The shaman is the most similar class in terms of mobility to the paladin, which is why I am so comfortable with it. You stand. You cast. If you move, you hit your instant Riptide which is on, surprise, the same cooldown as a paladin’s Holy Shock.
Druids are still foreign to me and I cannot get out of the paladin/shaman mindset of letting hots do their jobs. Three seconds per tick of Rejuvenation? REALLY? I mean, barring Glyph of Rapid Rejuvenation. But seriously. That’s a long-ass time.

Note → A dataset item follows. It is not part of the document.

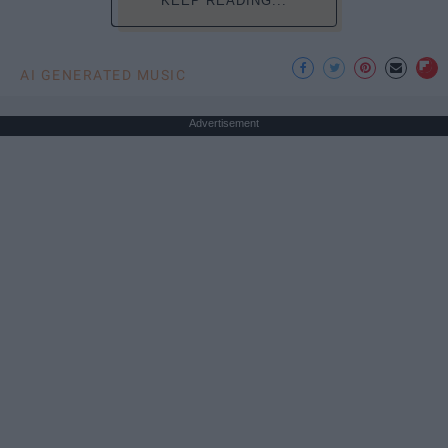
KEEP READING...
AI GENERATED MUSIC
Advertisement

Priests, both healing specs, are interesting. They have direct heals. They have a hot. But they both provide mitigation (albeit a holy priest’s PW:S is pretty weaksauce) and cooldowns. It’s a whole new dynamic to play with. I CAN spam Flash Heal like I would have spammed Flash of Light, once upon a time, but I have so many other tools. POM, Renew, PW:S, Binding Heal even. Like, really. A built-in self-beacon? How awesome. I vaguely remember casting this a couple of times on my brother’s priest. And Desperate Prayer is just hacks. I love that it’s a talent and no longer limited to a dwarven racial.
Really, it’s weird, but the more I think about it, the more it’s the vast utility priests can bring that really attracts me to the class. Extra stam, extra spirit, shadow resistance, mitigation, hots, direct heals, passive heals (POM), group heals (POH) and cooldowns. I mean, how awesome is it when someone gets Harvest Soul on Lich King and a holy priest slaps Guardian Spirit on them, it doesn’t get consumed (but helps keep them up) and then is usable again on the next Harvest Soul? Beauty, I tell you. And Pain Suppression is just completely overpowered.
Granted, they wear the equivalent of wet toilet paper as armor and, coming from wearing plate and mail, with an invulnerable shield, that’s hard to swallow. There is nothing worse than praying for Weakened Soul to finish on you so you can cast another shield on yourself when you’re taking lots of damage.
I think it’s the challenge of playing a priest well that has kept me playing the priest and got me to 80. I’ve been a healing lead in three separate guilds this expansion — Apotheosis, my Bronzebeard guild and temporarily in my current guild — and I THINK I know what I’m doing with priests, shammies and druids, but it’s one thing to know the theory behind the class and it’s another to know how to play the class. I think that having played each class has really expanded my knowledge of each of their abilities by a fair amount and has let me assign them more efficiently.
Obviously, I’m not done yet, since the priest is still a wee baby 80, but I do plan to dual disc/holy and play around with that a bit in VOAs and weeklies and the like. As soon as my gear doesn’t totally SUCK.
And now I feel better, having explained to you guys (but mostly myself) why, precisely, I have four healers.